Does anyone know of a source for replacement knobs for older Tektronix scopes?
I've got an old Tektronix 2235 scope that has several of the cheap plastic knobs broken. They were not mistreated, they just cracked and fell apart. Scope works fine, but setting the vertical deflection and sweep rate can be real pain.
James T. White
Have you considered getting them from Tektronix? They do have an online parts ordering service and very well might have what you want. My experience in the military and broadcast engineering was that they seemed to keep parts around for some even their earliest equipment.
QUESTION NO. P1115-4: I am looking for a supplier of hardware for Tektronix 2235 scope. The hardware I am particularly seeking are the knobs for the vertical volts/div controls with the clear etched plastic attached with the graduations of 1-2-5 etc. As a practical matter, broken oscilloscopes are sold fairly often on Ebay for their parts, and this may be the easiest/cheapest means of obtaining the parts you require. For the parts you want, other members of the Tek 2200 series (2213, 2215, etc) may be similar enough to a 2235, and may be more available, or cheaper at auction. Parts for older Tektronix scopes can be had from Dean Kidd (503)
625-7363 in Sherwood Oregon. An EX-Tektronix employee, he keeps a large stock of obsolete parts. Prices not too bad.
Over the years I've bought a load from eBay to do up various Tek 'scopes (2465,2430A,7904A etc.) and TMS 500x series stuff....
The knobs crop up fairly frequently, and even if they're not the right knobs, once you have located someone with a stash of Tek bits, just email them your requirements and they tend to be very helpful.
I'm not familiar with this specific scope, but if you're talking about the simple aluminum-cored grey knobs similar to those on the 4XX series scopes, they're pretty easy to repair with plain old acetone.

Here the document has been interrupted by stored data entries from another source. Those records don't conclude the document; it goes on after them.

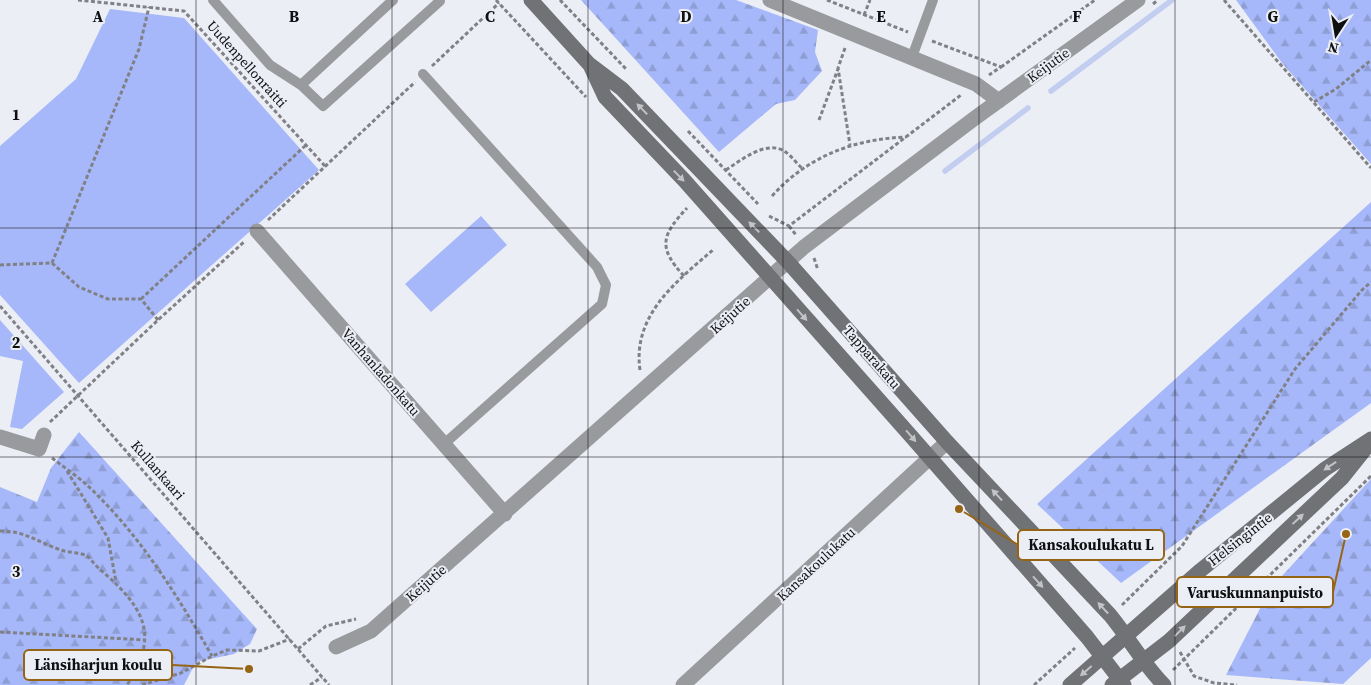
<svg xmlns="http://www.w3.org/2000/svg" width="1371" height="685" font-family="'Source Serif 4',serif">
<style>
.green{fill:#a6b8f9}
.forest{fill:url(#forest-firs)}
.lines{fill:none;stroke-linecap:round;stroke-linejoin:round}
.stream{stroke:#c2cdef;stroke-width:5.5}
.path{stroke:#808186;stroke-width:3;stroke-dasharray:4 2.5;stroke-linecap:butt}
.lane{stroke:#999a9d;stroke-width:10}
.street{stroke:#999a9d;stroke-width:15}
.secondary{stroke:#717275;stroke-width:15}
.oneway{fill:#c1c3c8}
.grid{fill:none;stroke:#0f1012;stroke-width:1;stroke-opacity:0.55}
.labels{text-anchor:middle;stroke-width:4;stroke-linejoin:round;paint-order:stroke}
.street-label{font-size:14px;fill:#0f1012;stroke:#eceef5}
.grid-label{font-size:16px;text-anchor:middle;font-weight:bold;fill:#0f1012;stroke:#eceef5;stroke-width:4;stroke-linejoin:round;paint-order:stroke}
.leader{fill:none;stroke:#956515;stroke-width:2}
.callout-dot{fill:#956515;stroke:#eceef5;stroke-width:2}
.callout{fill:#eceef5;stroke:#956515;stroke-width:2}
.callout-label{font-size:15px;text-anchor:middle;font-weight:bold;fill:#0f1012}
</style>
<defs>
<pattern id="forest-firs" width="22" height="20" patternUnits="userSpaceOnUse" patternTransform="scale(1.25)"><rect width="22" height="20" fill="#a6b8f9"/><path d="M5 1l3.5 6h-7zM16 11l3.5 6h-7z" fill="#8e9dd4"/></pattern>
</defs>
<rect width="100%" height="100%" fill="#eceef5"/>
<path class="green" d="M 110,9 L 184,18 L 319,170 L 79,383 L 0,295 L 0,146 L 76,79 Z
M 481,216 L 507,245 L 431,312 L 405,284 Z
M 0,320 L 64,392 L 22,429 L 10,427 L 23,361 L 0,356 Z"/>
<path class="forest" d="M 581,0 L 736,0 L 818,30 L 815,52 L 822,71 L 795,100 L 776,104 L 719,152 Z
M 1236,0 L 1371,0 L 1371,164 L 1282,63 Z
M 1371,202 L 1371,403 L 1121,583 L 1037,504 Z
M 79,432 L 257,629 L 250,644 L 234,654 L 196,662 L 184,685 L 0,685 L 0,487 L 37,502 L 51,468 Z
M 1371,479 L 1371,658 L 1343,684 L 1226,675 L 1270,589 Z"/>
<g class="lines">
<path class="stream" d="M 1051,91 L 1172,0
M 945,171 L 1028,108"/>
<path class="path" d="M 78,0 L 184,11 L 325,166
M 496,0 L 586,97
M 560,0 L 627,70
M 827,0 L 908,32
M 1224,0 L 1371,168
M 1153,4 L 1158,0
M 864,15 L 870,0
M 932,41 L 1001,67 L 989,75
M 845,48 L 838,68 L 850,145
M 432,66 L 499,3
M 1001,67 L 1095,0
M 1314,102 L 1336,89 L 1371,60
M 819,120 L 838,69
M 688,131 L 758,204
M 726,170 C 741,160 766,140 784,151 C 791,155 796,163 802,168
M 772,196 C 807,157 853,139 906,137
M 769,216 L 789,226 L 961,95
M 268,220 L 415,82
M 789,226 L 796,235
M 814,258 L 818,270
M 52,263 L 139,49 L 149,7
M 0,265 L 52,263 L 79,287 L 108,299 L 141,299 L 158,320
M 684,276 C 657,247 662,235 687,208
M 141,299 L 306,145
M 0,306 L 329,685
M 640,370 C 632,315 677,281 714,249
M 50,422 L 158,320 L 245,241
M 52,458 C 64,467 77,476 88,486 C 140,535 177,595 212,656
M 67,471 L 108,538 L 116,582
M 0,531 C 26,531 37,542 61,550 C 68,553 80,552 87,556 C 92,560 97,568 103,572 C 144,608 160,635 127,685
M 1122,605 L 1182,546 L 1295,369 L 1362,290 L 1371,282
M 0,632 L 146,640
M 298,649 L 326,626 L 356,619
M 1180,652 L 1194,676 L 1214,683 L 1237,685
M 1173,670 L 1371,476
M 142,685 L 181,673 L 212,656 L 227,650 L 259,651 L 290,639
M 310,685 L 322,677
M 1034,685 L 1075,648"/>
<path class="lane" d="M 213,0 L 270,65 L 301,85 L 323,106 L 440,1 L 438,0
M 912,57 L 933,0
M 423,74 L 597,267 L 606,285 L 602,304 L 444,444
M 301,85 L 393,0"/>
<path class="street" d="M 770,0 L 976,84 L 999,101
M 257,231 L 505,514
M 0,437 L 39,449 L 44,435
M 336,647 L 371,631 L 804,247 L 975,118 L 1138,0
M 683,685 L 947,442"/>
<path class="secondary" d="M 531,0 L 589,64 L 622,89 L 788,262 L 947,442 L 1110,615 C 1129,638 1143,664 1164,685
M 591,67 L 605,97 L 684,180 L 910,435 L 1087,637 L 1124,685
M 1070,685 L 1201,570 L 1325,469 L 1371,439
M 1112,685 L 1169,641 L 1342,478 L 1366,448"/>
</g>
<defs><path id="oneway-solid" d="M-6-.8H1V-3.2L6.5 0L1 3.2V.8H-6Z" transform="scale(1.25)"/></defs>
<g class="oneway">
<use href="#oneway-solid" transform="translate(642 109) rotate(-134)"/>
<use href="#oneway-solid" transform="translate(679 176) rotate(46)"/>
<use href="#oneway-solid" transform="translate(754 227) rotate(-134)"/>
<use href="#oneway-solid" transform="translate(802 315) rotate(48)"/>
<use href="#oneway-solid" transform="translate(911 436) rotate(49)"/>
<use href="#oneway-solid" transform="translate(1330 466) rotate(146)"/>
<use href="#oneway-solid" transform="translate(997 495) rotate(-133)"/>
<use href="#oneway-solid" transform="translate(1298 519) rotate(-43)"/>
<use href="#oneway-solid" transform="translate(1038 582) rotate(48)"/>
<use href="#oneway-solid" transform="translate(1103 608) rotate(-133)"/>
<use href="#oneway-solid" transform="translate(1180 631) rotate(-44)"/>
<use href="#oneway-solid" transform="translate(1086 671) rotate(139)"/>
</g>
<path class="grid" d="M 196,0 L 196,685M 392,0 L 392,685M 588,0 L 588,685M 783,0 L 783,685M 979,0 L 979,685M 1175,0 L 1175,685M 0,228 L 1371,228M 0,457 L 1371,457"/>
<g class="labels">
<g class="street-label">
<text transform="translate(247 64) rotate(48)" y="5">Uudenpellonraitti</text>
<text transform="translate(1048 65) rotate(-36)" y="5">Keijutie</text>
<text transform="translate(730 315) rotate(-42)" y="5">Keijutie</text>
<text transform="translate(872 357) rotate(49)" y="5">Tapparakatu</text>
<text transform="translate(381 372) rotate(49)" y="5">Vanhanladonkatu</text>
<text transform="translate(158 470) rotate(49)" y="5">Kullankaari</text>
<text transform="translate(1240 539) rotate(-38)" y="5">Helsingintie</text>
<text transform="translate(816 564) rotate(-43)" y="5">Kansakoulukatu</text>
<text transform="translate(426 583) rotate(-41)" y="5">Keijutie</text>
</g>
</g>
<g class="grid-label">
<text x="98" y="22">A</text>
<text x="294" y="22">B</text>
<text x="490" y="22">C</text>
<text x="686" y="22">D</text>
<text x="881" y="22">E</text>
<text x="1077" y="22">F</text>
<text x="1273" y="22">G</text>
<text x="16" y="120">1</text>
<text x="16" y="348">2</text>
<text x="16" y="577">3</text>
</g>
<path class="leader" d="M959 509L1018 545M1346 534L1333 592M249 669L172 665"/>
<g class="callout-dot">
<circle cx="959" cy="509" r="5"/>
<circle cx="1346" cy="534" r="5"/>
<circle cx="249" cy="669" r="5"/>
</g>
<g class="callout">
<rect x="1018" y="530" width="146" height="30" rx="5"/>
<rect x="1177" y="577" width="156" height="30" rx="5"/>
<rect x="24" y="650" width="148" height="30" rx="5"/>
</g>
<g class="callout-label">
<text x="1091" y="550">Kansakoulukatu L</text>
<text x="1255" y="598">Varuskunnanpuisto</text>
<text x="98" y="670">Länsiharjun koulu</text>
</g>
<g transform="translate(1336 35) rotate(192)" stroke="#eceef5" stroke-width="4" paint-order="stroke">
<path d="M0-4L9 19L0 12L-9 19Z" fill="#0f1012"/>
<text y="-8" font-size="14" font-weight="bold" text-anchor="middle" fill="#0f1012">N</text>
</g>
</svg>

Obviously you've got to have all the parts. I just swab acetone onto the cracked surfaces with a q-tip, as well as on the entire interior surface that comes into contact with the knurled aluminum "core." Then I put them back together and clamp them. Once they "dry," I brush them up with another acetone-dipped q-tip. You can do a surprisingly good job this way - they often come out looking almost like new.